Si aspetta che la vera faccia dell’Expo venga fuori dalla commissione di architetti,
insomma?
«Lo spero, sennò restiamo in alto mare. Diciamo che mi aspetto un programma, non inutili
concorsi aperti ma numeri precisi e costi calcolati. Dopo toccherà ai progettisti».
Come vede l’ipotesi di accettare solo progetti che siano riusabili?
«Benissimo. Il dopoevento è un problema ricorrente, in qualunque modo vada la
manifestazione. A Siviglia il Padiglione Italia he è stato poi convertito in uffici, ma con
qualche complicazione e aggiustamento, perché è stato chiesto tardi. Invece già nel
concorso per il Palavela era previsto il suo riuso postolimpico, e non ci sono stati problemi.

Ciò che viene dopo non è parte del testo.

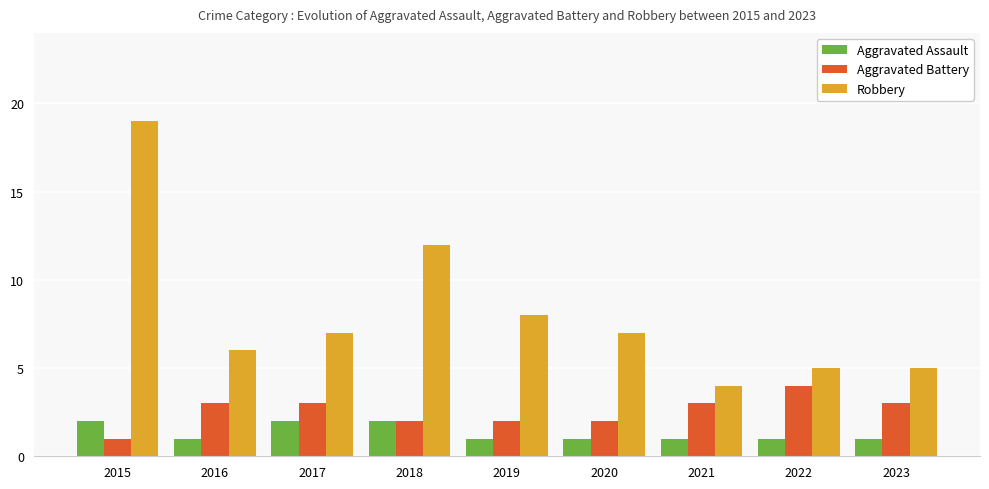

At which label does Robbery reach its peak?

2015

Ma se si preferisce si può anche fare come i giapponesi a Siviglia col padiglione di Tadao
Ando: tutto di legno, alla fine se lo sono smontato e portato via per usarlo a casa».

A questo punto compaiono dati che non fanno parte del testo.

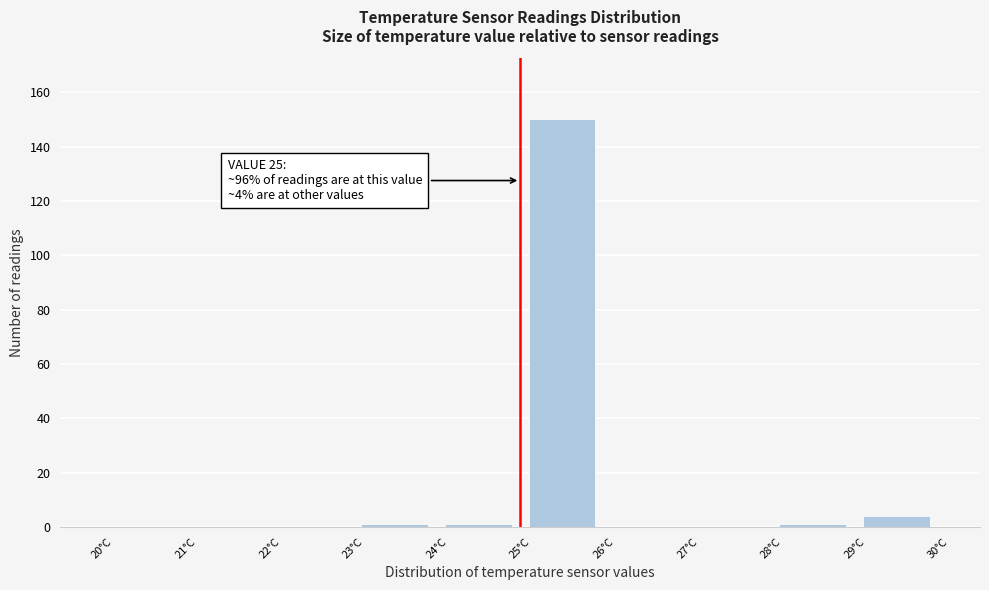

Over which range of the x-axis is the bar tallest?

25 to 26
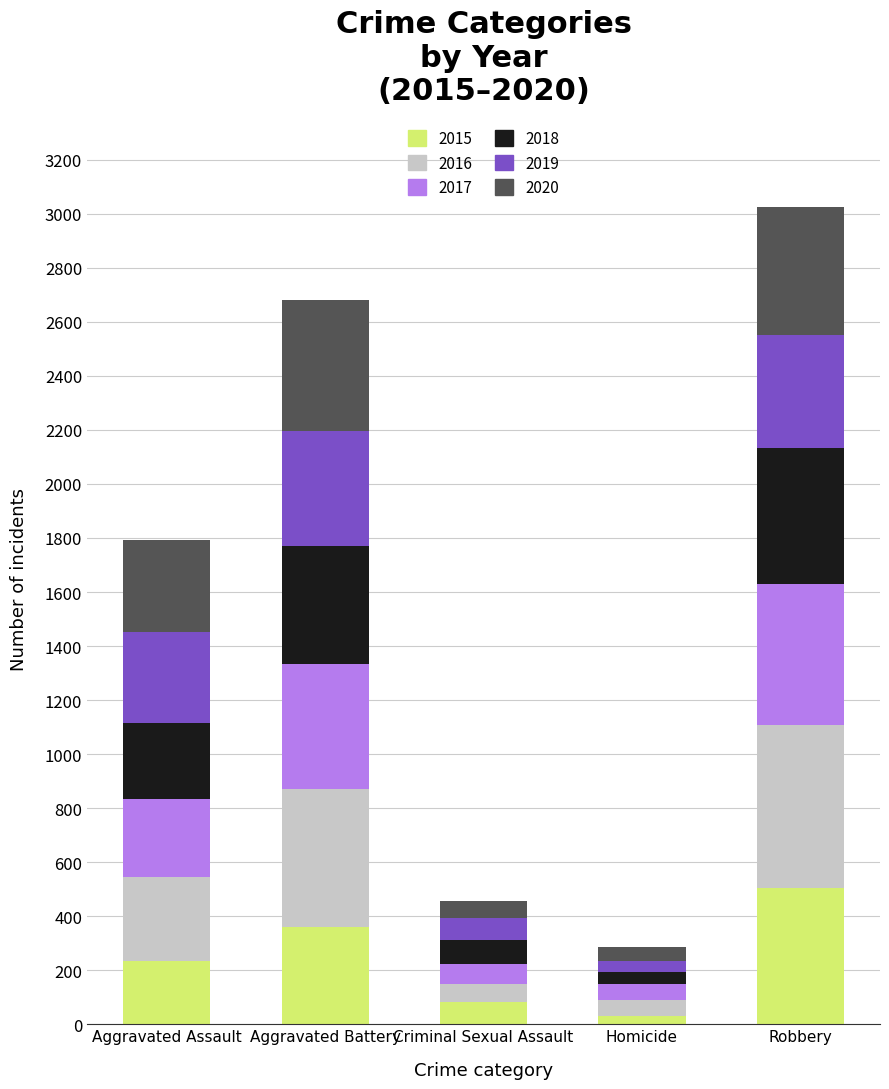

Which category has the highest value in the 2015 series?

Robbery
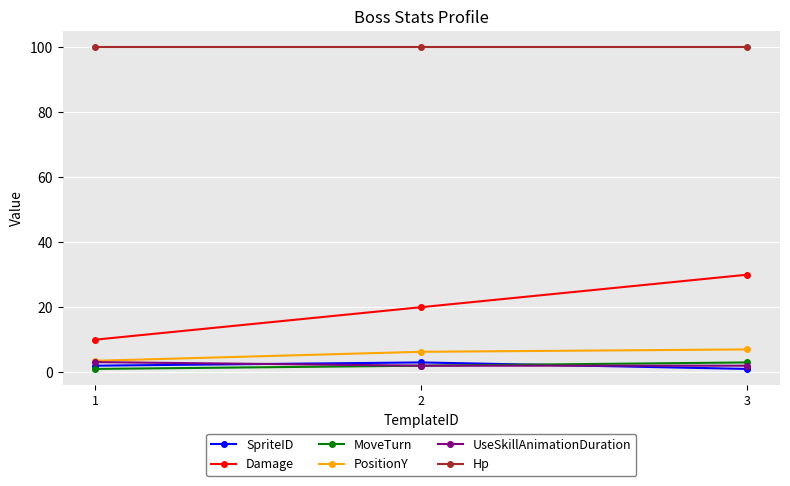

The UseSkillAnimationDuration series shows 2.0 at 3. True or false?

True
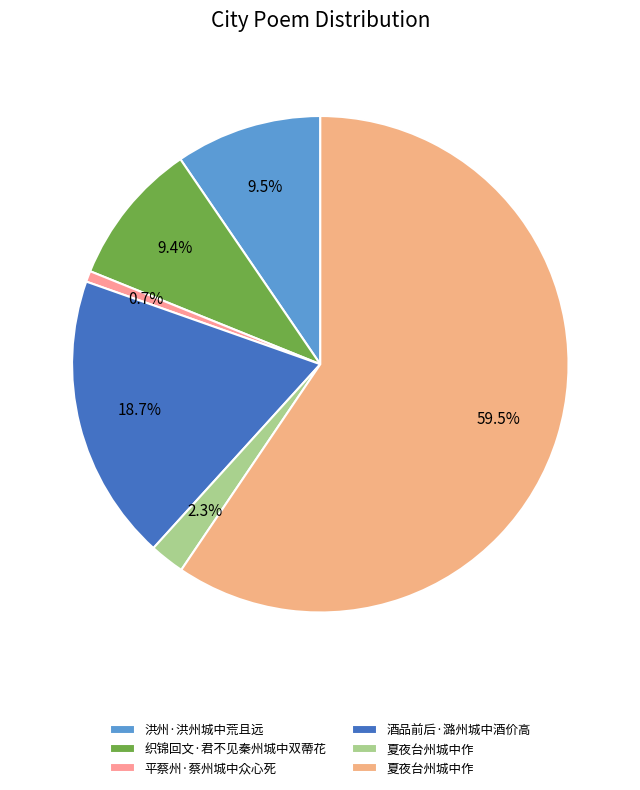

Rank the categories by value from lowest to highest.

平蔡州·蔡州城中众心死, 夏夜台州城中作, 织锦回文·君不见秦州城中双蔕花, 洪州·洪州城中荒且远, 酒品前后·潞州城中酒价高, 夏夜台州城中作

E sui costi, che opinione ha? Meglio preparare con più umiltà un Expo di crisi, o
sperare che nel 2015 sarà passata?
«Magari esistesse l’alternativa! Perché vede, il problema non sarà nel 2015, ma proprio tra
il 2009 e il 2010, quando si prevede che la crisi sia al massimo: è in quei mesi che
bisognerà varare i progetti, finanziando quello che si può. E sa, di solito, quando non ci
sono più abbastanza soldi, il primo che si licenzia è l’a rchitetto...».
Pessimista?
«Ma no, guardi, gli Expo in una certa misura sono sempre così, un terno al lotto. Posso
consigliarle un bel libro? Dovrebbero leggerlo tutti quelli che si appassionano al nostro
2015. Se lo scriva, si intitola “La città bianca e il diavolo”, lo ha scritto Erik Larson, è uscito
tre anni fa e racconta come hanno organizzato l’Expo di Chicago nel 1893. Sembra oggi:
beghe, polemiche, ritardi, soldi che mancano, anche allora c’era la recessione e a un certo
punto ci si mette anche un tifone... e pensi che gli americani avevano l’ambizione di
battere l’Expo precedente, nientemeno che quello di Parigi, che ha lasciato al mondo la
Tour Eiffel».
Come va a finire?
«Bene: con quell’Expo l’architetto Daniel H. Burnham tra l’altro stabilisce il modello per tutti
i futuri civic center d’America. Ma il romanzo è irresistibile anche perché si intreccia con un
giallo, c’è un assassino seriale che costruisce un albergo dove ammazza le giovani donne
che vanno a viverci per lavorare all’impresa dell’E xpo».
E cosa dovrebbe insegnarci?
«Che certe cose sono sempre complicate, e che per farle andare bene ci vuole molto
entusiasmo. Ma soprattutto che l’entusiasmo nasce dalle idee. Se mancano le idee,
manca tutto. E mi sembra che a Milano siamo in ritardo proprio su quelle».